(Saved data entries)
────────────────────────────────────────
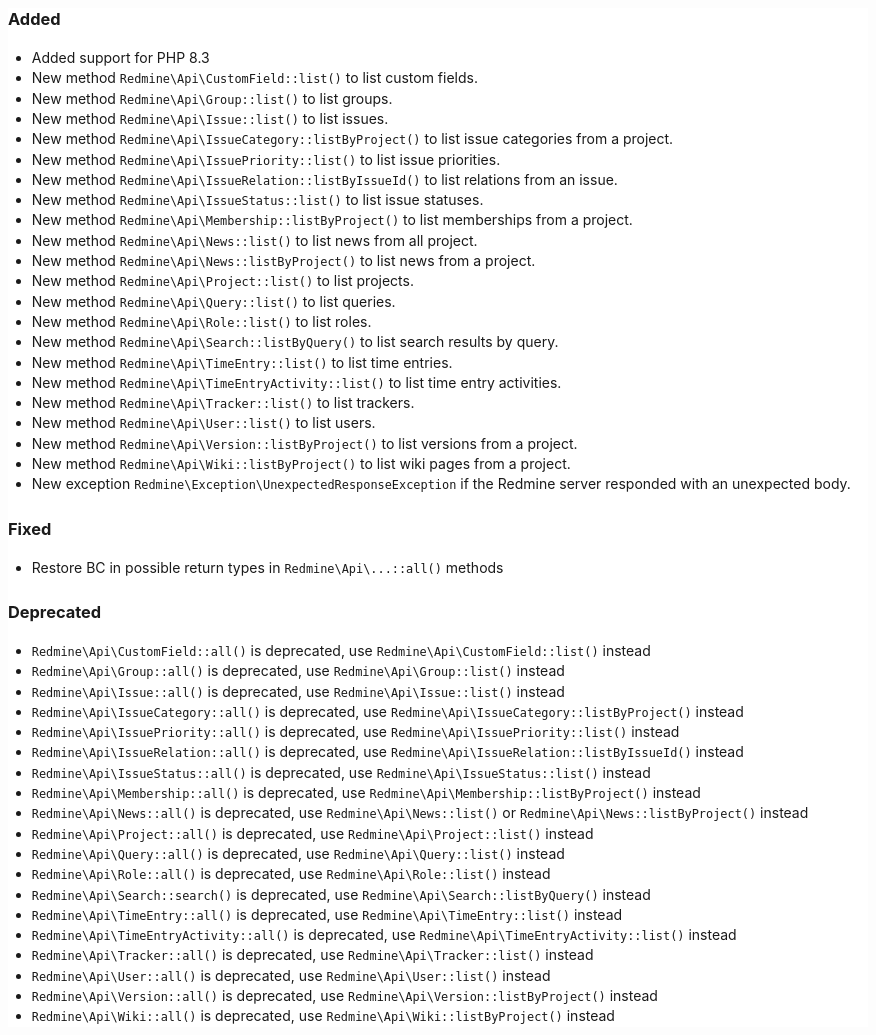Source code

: ### Added

- Added support for PHP 8.3
- New method `Redmine\Api\CustomField::list()` to list custom fields.
- New method `Redmine\Api\Group::list()` to list groups.
- New method `Redmine\Api\Issue::list()` to list issues.
- New method `Redmine\Api\IssueCategory::listByProject()` to list issue categories from a project.
- New method `Redmine\Api\IssuePriority::list()` to list issue priorities.
- New method `Redmine\Api\IssueRelation::listByIssueId()` to list relations from an issue.
- New method `Redmine\Api\IssueStatus::list()` to list issue statuses.
- New method `Redmine\Api\Membership::listByProject()` to list memberships from a project.
- New method `Redmine\Api\News::list()` to list news from all project.
- New method `Redmine\Api\News::listByProject()` to list news from a project.
- New method `Redmine\Api\Project::list()` to list projects.
- New method `Redmine\Api\Query::list()` to list queries.
- New method `Redmine\Api\Role::list()` to list roles.
- New method `Redmine\Api\Search::listByQuery()` to list search results by query.
- New method `Redmine\Api\TimeEntry::list()` to list time entries.
- New method `Redmine\Api\TimeEntryActivity::list()` to list time entry activities.
- New method `Redmine\Api\Tracker::list()` to list trackers.
- New method `Redmine\Api\User::list()` to list users.
- New method `Redmine\Api\Version::listByProject()` to list versions from a project.
- New method `Redmine\Api\Wiki::listByProject()` to list wiki pages from a project.
- New exception `Redmine\Exception\UnexpectedResponseException` if the Redmine server responded with an unexpected body.

### Fixed

- Restore BC in possible return types in `Redmine\Api\...::all()` methods

### Deprecated

- `Redmine\Api\CustomField::all()` is deprecated, use `Redmine\Api\CustomField::list()` instead
- `Redmine\Api\Group::all()` is deprecated, use `Redmine\Api\Group::list()` instead
- `Redmine\Api\Issue::all()` is deprecated, use `Redmine\Api\Issue::list()` instead
- `Redmine\Api\IssueCategory::all()` is deprecated, use `Redmine\Api\IssueCategory::listByProject()` instead
- `Redmine\Api\IssuePriority::all()` is deprecated, use `Redmine\Api\IssuePriority::list()` instead
- `Redmine\Api\IssueRelation::all()` is deprecated, use `Redmine\Api\IssueRelation::listByIssueId()` instead
- `Redmine\Api\IssueStatus::all()` is deprecated, use `Redmine\Api\IssueStatus::list()` instead
- `Redmine\Api\Membership::all()` is deprecated, use `Redmine\Api\Membership::listByProject()` instead
- `Redmine\Api\News::all()` is deprecated, use `Redmine\Api\News::list()` or `Redmine\Api\News::listByProject()` instead
- `Redmine\Api\Project::all()` is deprecated, use `Redmine\Api\Project::list()` instead
- `Redmine\Api\Query::all()` is deprecated, use `Redmine\Api\Query::list()` instead
- `Redmine\Api\Role::all()` is deprecated, use `Redmine\Api\Role::list()` instead
- `Redmine\Api\Search::search()` is deprecated, use `Redmine\Api\Search::listByQuery()` instead
- `Redmine\Api\TimeEntry::all()` is deprecated, use `Redmine\Api\TimeEntry::list()` instead
- `Redmine\Api\TimeEntryActivity::all()` is deprecated, use `Redmine\Api\TimeEntryActivity::list()` instead
- `Redmine\Api\Tracker::all()` is deprecated, use `Redmine\Api\Tracker::list()` instead
- `Redmine\Api\User::all()` is deprecated, use `Redmine\Api\User::list()` instead
- `Redmine\Api\Version::all()` is deprecated, use `Redmine\Api\Version::listByProject()` instead
- `Redmine\Api\Wiki::all()` is deprecated, use `Redmine\Api\Wiki::listByProject()` instead
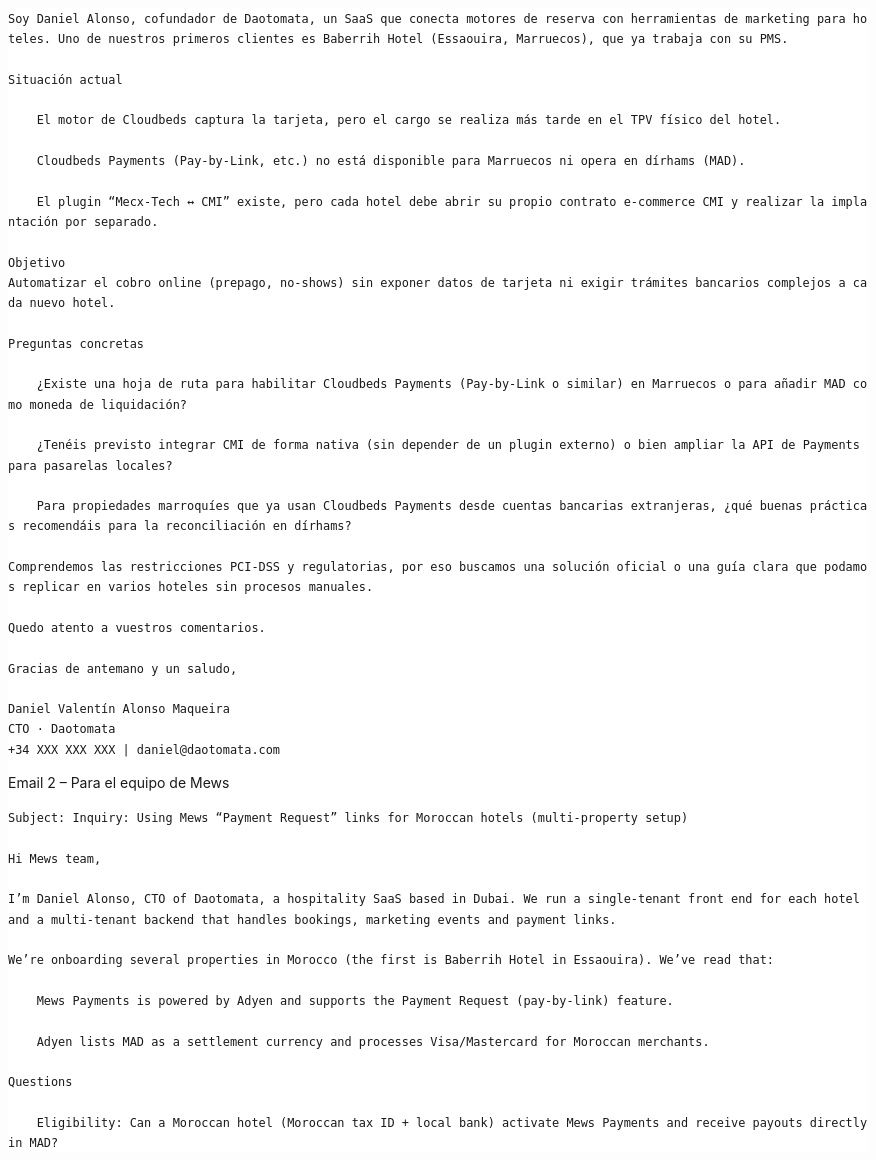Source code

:     Soy Daniel Alonso, cofundador de Daotomata, un SaaS que conecta motores de reserva con herramientas de marketing para hoteles. Uno de nuestros primeros clientes es Baberrih Hotel (Essaouira, Marruecos), que ya trabaja con su PMS.

    Situación actual

        El motor de Cloudbeds captura la tarjeta, pero el cargo se realiza más tarde en el TPV físico del hotel.

        Cloudbeds Payments (Pay-by-Link, etc.) no está disponible para Marruecos ni opera en dírhams (MAD).

        El plugin “Mecx-Tech ↔ CMI” existe, pero cada hotel debe abrir su propio contrato e-commerce CMI y realizar la implantación por separado.

    Objetivo
    Automatizar el cobro online (prepago, no-shows) sin exponer datos de tarjeta ni exigir trámites bancarios complejos a cada nuevo hotel.

    Preguntas concretas

        ¿Existe una hoja de ruta para habilitar Cloudbeds Payments (Pay-by-Link o similar) en Marruecos o para añadir MAD como moneda de liquidación?

        ¿Tenéis previsto integrar CMI de forma nativa (sin depender de un plugin externo) o bien ampliar la API de Payments para pasarelas locales?

        Para propiedades marroquíes que ya usan Cloudbeds Payments desde cuentas bancarias extranjeras, ¿qué buenas prácticas recomendáis para la reconciliación en dírhams?

    Comprendemos las restricciones PCI-DSS y regulatorias, por eso buscamos una solución oficial o una guía clara que podamos replicar en varios hoteles sin procesos manuales.

    Quedo atento a vuestros comentarios.

    Gracias de antemano y un saludo,

    Daniel Valentín Alonso Maqueira
    CTO · Daotomata
    +34 XXX XXX XXX | daniel@daotomata.com

Email 2 – Para el equipo de Mews

    Subject: Inquiry: Using Mews “Payment Request” links for Moroccan hotels (multi-property setup)

    Hi Mews team,

    I’m Daniel Alonso, CTO of Daotomata, a hospitality SaaS based in Dubai. We run a single-tenant front end for each hotel and a multi-tenant backend that handles bookings, marketing events and payment links.

    We’re onboarding several properties in Morocco (the first is Baberrih Hotel in Essaouira). We’ve read that:

        Mews Payments is powered by Adyen and supports the Payment Request (pay-by-link) feature.

        Adyen lists MAD as a settlement currency and processes Visa/Mastercard for Moroccan merchants.

    Questions

        Eligibility: Can a Moroccan hotel (Moroccan tax ID + local bank) activate Mews Payments and receive payouts directly in MAD?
────────────────────────────────────────
## Problem description:
Rewrite the material with every "Adyen" changed to "Stripe" and nothing else altered. Leave the pictures out of your answer.

## Result for this exercise:
Source code

: ### Added

- Added support for PHP 8.3
- New method `Redmine\Api\CustomField::list()` to list custom fields.
- New method `Redmine\Api\Group::list()` to list groups.
- New method `Redmine\Api\Issue::list()` to list issues.
- New method `Redmine\Api\IssueCategory::listByProject()` to list issue categories from a project.
- New method `Redmine\Api\IssuePriority::list()` to list issue priorities.
- New method `Redmine\Api\IssueRelation::listByIssueId()` to list relations from an issue.
- New method `Redmine\Api\IssueStatus::list()` to list issue statuses.
- New method `Redmine\Api\Membership::listByProject()` to list memberships from a project.
- New method `Redmine\Api\News::list()` to list news from all project.
- New method `Redmine\Api\News::listByProject()` to list news from a project.
- New method `Redmine\Api\Project::list()` to list projects.
- New method `Redmine\Api\Query::list()` to list queries.
- New method `Redmine\Api\Role::list()` to list roles.
- New method `Redmine\Api\Search::listByQuery()` to list search results by query.
- New method `Redmine\Api\TimeEntry::list()` to list time entries.
- New method `Redmine\Api\TimeEntryActivity::list()` to list time entry activities.
- New method `Redmine\Api\Tracker::list()` to list trackers.
- New method `Redmine\Api\User::list()` to list users.
- New method `Redmine\Api\Version::listByProject()` to list versions from a project.
- New method `Redmine\Api\Wiki::listByProject()` to list wiki pages from a project.
- New exception `Redmine\Exception\UnexpectedResponseException` if the Redmine server responded with an unexpected body.

### Fixed

- Restore BC in possible return types in `Redmine\Api\...::all()` methods

### Deprecated

- `Redmine\Api\CustomField::all()` is deprecated, use `Redmine\Api\CustomField::list()` instead
- `Redmine\Api\Group::all()` is deprecated, use `Redmine\Api\Group::list()` instead
- `Redmine\Api\Issue::all()` is deprecated, use `Redmine\Api\Issue::list()` instead
- `Redmine\Api\IssueCategory::all()` is deprecated, use `Redmine\Api\IssueCategory::listByProject()` instead
- `Redmine\Api\IssuePriority::all()` is deprecated, use `Redmine\Api\IssuePriority::list()` instead
- `Redmine\Api\IssueRelation::all()` is deprecated, use `Redmine\Api\IssueRelation::listByIssueId()` instead
- `Redmine\Api\IssueStatus::all()` is deprecated, use `Redmine\Api\IssueStatus::list()` instead
- `Redmine\Api\Membership::all()` is deprecated, use `Redmine\Api\Membership::listByProject()` instead
- `Redmine\Api\News::all()` is deprecated, use `Redmine\Api\News::list()` or `Redmine\Api\News::listByProject()` instead
- `Redmine\Api\Project::all()` is deprecated, use `Redmine\Api\Project::list()` instead
- `Redmine\Api\Query::all()` is deprecated, use `Redmine\Api\Query::list()` instead
- `Redmine\Api\Role::all()` is deprecated, use `Redmine\Api\Role::list()` instead
- `Redmine\Api\Search::search()` is deprecated, use `Redmine\Api\Search::listByQuery()` instead
- `Redmine\Api\TimeEntry::all()` is deprecated, use `Redmine\Api\TimeEntry::list()` instead
- `Redmine\Api\TimeEntryActivity::all()` is deprecated, use `Redmine\Api\TimeEntryActivity::list()` instead
- `Redmine\Api\Tracker::all()` is deprecated, use `Redmine\Api\Tracker::list()` instead
- `Redmine\Api\User::all()` is deprecated, use `Redmine\Api\User::list()` instead
- `Redmine\Api\Version::all()` is deprecated, use `Redmine\Api\Version::listByProject()` instead
- `Redmine\Api\Wiki::all()` is deprecated, use `Redmine\Api\Wiki::listByProject()` instead
Source code

:     Soy Daniel Alonso, cofundador de Daotomata, un SaaS que conecta motores de reserva con herramientas de marketing para hoteles. Uno de nuestros primeros clientes es Baberrih Hotel (Essaouira, Marruecos), que ya trabaja con su PMS.

    Situación actual

        El motor de Cloudbeds captura la tarjeta, pero el cargo se realiza más tarde en el TPV físico del hotel.

        Cloudbeds Payments (Pay-by-Link, etc.) no está disponible para Marruecos ni opera en dírhams (MAD).

        El plugin “Mecx-Tech ↔ CMI” existe, pero cada hotel debe abrir su propio contrato e-commerce CMI y realizar la implantación por separado.

    Objetivo
    Automatizar el cobro online (prepago, no-shows) sin exponer datos de tarjeta ni exigir trámites bancarios complejos a cada nuevo hotel.

    Preguntas concretas

        ¿Existe una hoja de ruta para habilitar Cloudbeds Payments (Pay-by-Link o similar) en Marruecos o para añadir MAD como moneda de liquidación?

        ¿Tenéis previsto integrar CMI de forma nativa (sin depender de un plugin externo) o bien ampliar la API de Payments para pasarelas locales?

        Para propiedades marroquíes que ya usan Cloudbeds Payments desde cuentas bancarias extranjeras, ¿qué buenas prácticas recomendáis para la reconciliación en dírhams?

    Comprendemos las restricciones PCI-DSS y regulatorias, por eso buscamos una solución oficial o una guía clara que podamos replicar en varios hoteles sin procesos manuales.

    Quedo atento a vuestros comentarios.

    Gracias de antemano y un saludo,

    Daniel Valentín Alonso Maqueira
    CTO · Daotomata
    +34 XXX XXX XXX | daniel@daotomata.com

Email 2 – Para el equipo de Mews

    Subject: Inquiry: Using Mews “Payment Request” links for Moroccan hotels (multi-property setup)

    Hi Mews team,

    I’m Daniel Alonso, CTO of Daotomata, a hospitality SaaS based in Dubai. We run a single-tenant front end for each hotel and a multi-tenant backend that handles bookings, marketing events and payment links.

    We’re onboarding several properties in Morocco (the first is Baberrih Hotel in Essaouira). We’ve read that:

        Mews Payments is powered by Stripe and supports the Payment Request (pay-by-link) feature.

        Stripe lists MAD as a settlement currency and processes Visa/Mastercard for Moroccan merchants.

    Questions

        Eligibility: Can a Moroccan hotel (Moroccan tax ID + local bank) activate Mews Payments and receive payouts directly in MAD?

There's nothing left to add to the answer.